§ **TASK LIST**:
1. Name every individual person mentioned by name in the court opinion below.
2. Reproduce the passage of the court opinion that runs from "The scheme is" to "would bet accordingly.".

§ **DOCUMENT SEGMENT**:

Marina District Development Co. v. Ivey

*218OPINION

HILLMAN, District Judge

On October 21, 2016, the Court determined that defendants Phillip D. Ivey and Cheng Yin Sun breached their contract with plaintiff Marina District Development Co., LLC, which does business as Borgata Hotel Casino & Spa in Atlantic City, New Jersey, to abide by the terms of New Jersey’s Casino Control Act, N.J.S.A. 5:12-1, et seq. (“CCA”), when they played Baccarat at Borgata on four occasions in 2012. The Court found that Ivey and Sun breached their contract with Borgata to play Baccarat in compliance with the CCA by violating N.J.S.A. 5:12—115(a)(2) and (b) when they knowingly engaged in a scheme to create a set of marked cards and then used those marked cards to place bets based on the markings.1

The scheme is called “edge-sorting,” where Sun would identify minute asymmetries on the repeating diamond pattern on the backs of the playing cards to identify certain cards’ values, and would have the dealer turn those strategically important cards so that they could be distinguished from all other cards in the deck. Ivey and Sun would then be able to see the leading edge of the first card in the shoe before it was dealt, giving them “first card knowledge,” and Ivey would bet accordingly.

§ **PROVIDED DATA**:
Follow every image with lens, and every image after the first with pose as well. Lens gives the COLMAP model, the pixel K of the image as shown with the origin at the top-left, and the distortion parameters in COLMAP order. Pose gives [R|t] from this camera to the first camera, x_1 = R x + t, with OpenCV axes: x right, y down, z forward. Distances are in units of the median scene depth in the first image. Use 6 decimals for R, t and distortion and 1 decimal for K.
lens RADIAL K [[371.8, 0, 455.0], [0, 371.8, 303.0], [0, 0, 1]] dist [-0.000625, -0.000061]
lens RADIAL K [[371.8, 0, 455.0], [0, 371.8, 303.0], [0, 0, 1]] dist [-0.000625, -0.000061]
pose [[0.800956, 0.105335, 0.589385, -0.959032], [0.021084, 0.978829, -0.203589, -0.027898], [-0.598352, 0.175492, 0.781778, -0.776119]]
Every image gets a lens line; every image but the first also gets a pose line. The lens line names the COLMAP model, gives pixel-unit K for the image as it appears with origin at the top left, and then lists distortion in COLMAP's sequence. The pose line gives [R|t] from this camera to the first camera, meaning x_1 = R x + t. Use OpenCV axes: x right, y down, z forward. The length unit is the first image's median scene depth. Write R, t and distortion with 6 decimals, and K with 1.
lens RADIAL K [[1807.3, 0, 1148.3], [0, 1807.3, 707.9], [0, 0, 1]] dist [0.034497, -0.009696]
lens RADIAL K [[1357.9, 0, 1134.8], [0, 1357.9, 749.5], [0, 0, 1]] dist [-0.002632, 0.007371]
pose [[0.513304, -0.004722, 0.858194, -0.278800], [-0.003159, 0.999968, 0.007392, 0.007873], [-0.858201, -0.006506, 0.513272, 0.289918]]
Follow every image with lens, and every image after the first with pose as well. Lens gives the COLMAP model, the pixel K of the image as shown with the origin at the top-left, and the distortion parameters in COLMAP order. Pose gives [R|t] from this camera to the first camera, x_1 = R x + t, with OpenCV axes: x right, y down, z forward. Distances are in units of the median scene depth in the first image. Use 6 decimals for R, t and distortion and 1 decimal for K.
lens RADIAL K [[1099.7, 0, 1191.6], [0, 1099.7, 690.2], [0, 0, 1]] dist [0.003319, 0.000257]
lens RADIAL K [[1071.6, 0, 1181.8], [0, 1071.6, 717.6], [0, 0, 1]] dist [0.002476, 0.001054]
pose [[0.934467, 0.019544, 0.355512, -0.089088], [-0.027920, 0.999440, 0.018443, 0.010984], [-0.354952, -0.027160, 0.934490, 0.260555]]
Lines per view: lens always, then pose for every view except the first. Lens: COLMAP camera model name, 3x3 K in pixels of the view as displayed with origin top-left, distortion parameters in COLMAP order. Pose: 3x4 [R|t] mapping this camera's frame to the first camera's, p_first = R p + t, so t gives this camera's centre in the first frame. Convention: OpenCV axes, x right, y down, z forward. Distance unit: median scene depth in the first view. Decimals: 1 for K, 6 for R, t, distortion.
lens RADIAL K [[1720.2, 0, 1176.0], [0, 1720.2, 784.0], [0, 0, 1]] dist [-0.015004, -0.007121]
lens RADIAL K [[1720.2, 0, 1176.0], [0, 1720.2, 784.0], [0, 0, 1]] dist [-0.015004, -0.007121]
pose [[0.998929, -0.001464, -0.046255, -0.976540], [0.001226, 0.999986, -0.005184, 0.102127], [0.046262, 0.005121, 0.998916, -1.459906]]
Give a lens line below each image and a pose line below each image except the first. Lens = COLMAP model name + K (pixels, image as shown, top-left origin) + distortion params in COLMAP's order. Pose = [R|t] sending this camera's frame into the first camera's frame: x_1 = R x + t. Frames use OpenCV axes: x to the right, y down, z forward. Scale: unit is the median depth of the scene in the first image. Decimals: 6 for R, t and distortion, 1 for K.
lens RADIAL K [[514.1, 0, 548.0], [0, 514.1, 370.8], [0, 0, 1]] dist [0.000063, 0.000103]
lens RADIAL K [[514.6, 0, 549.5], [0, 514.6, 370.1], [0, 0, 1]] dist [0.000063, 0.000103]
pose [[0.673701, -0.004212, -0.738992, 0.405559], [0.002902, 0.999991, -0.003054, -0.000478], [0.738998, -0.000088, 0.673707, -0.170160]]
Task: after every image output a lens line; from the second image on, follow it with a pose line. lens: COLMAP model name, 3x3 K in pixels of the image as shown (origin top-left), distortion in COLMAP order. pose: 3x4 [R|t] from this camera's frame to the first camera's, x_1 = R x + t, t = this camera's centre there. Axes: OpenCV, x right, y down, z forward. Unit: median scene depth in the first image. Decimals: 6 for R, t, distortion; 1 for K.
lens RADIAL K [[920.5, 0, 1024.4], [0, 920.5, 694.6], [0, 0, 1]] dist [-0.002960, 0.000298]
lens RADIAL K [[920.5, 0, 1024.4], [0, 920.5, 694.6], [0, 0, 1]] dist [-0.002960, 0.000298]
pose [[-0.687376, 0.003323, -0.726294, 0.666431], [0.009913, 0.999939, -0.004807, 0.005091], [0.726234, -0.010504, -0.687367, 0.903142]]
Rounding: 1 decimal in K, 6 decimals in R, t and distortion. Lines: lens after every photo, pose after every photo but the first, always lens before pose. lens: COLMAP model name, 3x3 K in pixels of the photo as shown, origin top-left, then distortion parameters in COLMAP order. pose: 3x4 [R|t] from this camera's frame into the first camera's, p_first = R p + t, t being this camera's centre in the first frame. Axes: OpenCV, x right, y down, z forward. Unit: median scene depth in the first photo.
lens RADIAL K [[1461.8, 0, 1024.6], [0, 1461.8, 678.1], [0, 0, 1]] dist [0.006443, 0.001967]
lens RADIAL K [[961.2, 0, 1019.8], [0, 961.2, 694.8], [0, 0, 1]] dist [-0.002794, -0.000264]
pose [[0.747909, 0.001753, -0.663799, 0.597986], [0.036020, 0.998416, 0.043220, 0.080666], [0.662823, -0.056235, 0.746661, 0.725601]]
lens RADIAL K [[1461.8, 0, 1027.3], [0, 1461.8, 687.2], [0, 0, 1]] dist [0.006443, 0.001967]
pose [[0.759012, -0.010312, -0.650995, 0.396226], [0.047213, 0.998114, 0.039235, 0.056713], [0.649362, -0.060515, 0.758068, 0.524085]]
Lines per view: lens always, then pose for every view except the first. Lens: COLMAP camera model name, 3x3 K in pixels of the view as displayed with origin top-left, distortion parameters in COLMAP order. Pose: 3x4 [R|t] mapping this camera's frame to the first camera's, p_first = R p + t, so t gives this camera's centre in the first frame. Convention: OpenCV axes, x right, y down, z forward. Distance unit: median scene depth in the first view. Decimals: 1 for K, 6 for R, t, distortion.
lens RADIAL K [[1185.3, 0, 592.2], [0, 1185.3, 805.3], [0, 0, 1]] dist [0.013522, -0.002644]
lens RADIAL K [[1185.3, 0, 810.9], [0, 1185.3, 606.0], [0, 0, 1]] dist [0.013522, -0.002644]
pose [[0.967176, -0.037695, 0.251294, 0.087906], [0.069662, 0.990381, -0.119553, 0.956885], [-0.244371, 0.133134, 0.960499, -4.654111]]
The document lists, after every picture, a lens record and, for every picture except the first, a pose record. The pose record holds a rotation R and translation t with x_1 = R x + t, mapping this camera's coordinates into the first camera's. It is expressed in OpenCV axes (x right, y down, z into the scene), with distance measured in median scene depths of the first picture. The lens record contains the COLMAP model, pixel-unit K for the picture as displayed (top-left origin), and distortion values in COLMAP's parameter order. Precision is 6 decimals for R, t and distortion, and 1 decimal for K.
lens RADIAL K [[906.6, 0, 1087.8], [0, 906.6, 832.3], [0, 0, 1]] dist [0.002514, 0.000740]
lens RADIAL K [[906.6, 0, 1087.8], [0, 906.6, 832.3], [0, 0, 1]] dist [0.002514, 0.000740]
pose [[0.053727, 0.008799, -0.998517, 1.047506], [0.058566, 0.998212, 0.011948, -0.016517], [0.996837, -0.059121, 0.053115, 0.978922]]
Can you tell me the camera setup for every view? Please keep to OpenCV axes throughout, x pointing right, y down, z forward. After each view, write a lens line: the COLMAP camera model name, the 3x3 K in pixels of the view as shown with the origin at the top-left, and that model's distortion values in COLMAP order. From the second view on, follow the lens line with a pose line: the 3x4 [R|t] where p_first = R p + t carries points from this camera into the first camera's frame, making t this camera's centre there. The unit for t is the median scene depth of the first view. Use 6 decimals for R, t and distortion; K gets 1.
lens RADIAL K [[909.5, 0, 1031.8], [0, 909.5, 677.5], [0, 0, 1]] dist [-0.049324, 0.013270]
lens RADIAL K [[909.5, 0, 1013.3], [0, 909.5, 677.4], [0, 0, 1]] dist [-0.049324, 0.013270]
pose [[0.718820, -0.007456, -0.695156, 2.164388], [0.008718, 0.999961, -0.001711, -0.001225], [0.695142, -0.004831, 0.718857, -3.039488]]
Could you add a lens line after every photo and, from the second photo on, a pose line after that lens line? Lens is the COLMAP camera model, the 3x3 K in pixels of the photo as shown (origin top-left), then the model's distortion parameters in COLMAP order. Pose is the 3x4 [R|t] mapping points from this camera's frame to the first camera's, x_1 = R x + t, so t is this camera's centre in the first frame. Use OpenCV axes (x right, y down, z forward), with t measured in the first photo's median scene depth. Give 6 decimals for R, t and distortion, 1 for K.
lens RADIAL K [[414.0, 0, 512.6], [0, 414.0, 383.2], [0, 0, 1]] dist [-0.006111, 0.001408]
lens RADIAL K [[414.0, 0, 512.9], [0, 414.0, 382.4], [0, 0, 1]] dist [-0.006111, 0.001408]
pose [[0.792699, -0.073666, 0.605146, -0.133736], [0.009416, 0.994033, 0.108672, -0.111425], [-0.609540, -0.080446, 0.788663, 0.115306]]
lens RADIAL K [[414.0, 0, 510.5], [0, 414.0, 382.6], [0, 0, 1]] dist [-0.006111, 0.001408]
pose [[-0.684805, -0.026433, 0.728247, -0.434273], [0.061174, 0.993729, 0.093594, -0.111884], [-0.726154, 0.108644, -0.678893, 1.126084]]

§ **SOLUTION LIST**:
1.
- Hillman (District Judge)
- Phillip D. Ivey
- Cheng Yin Sun

2.
The scheme is called “edge-sorting,” where Sun would identify minute asymmetries on the repeating diamond pattern on the backs of the playing cards to identify certain cards’ values, and would have the dealer turn those strategically important cards so that they could be distinguished from all other cards in the deck. Ivey and Sun would then be able to see the leading edge of the first card in the shoe before it was dealt, giving them “first card knowledge,” and Ivey would bet accordingly.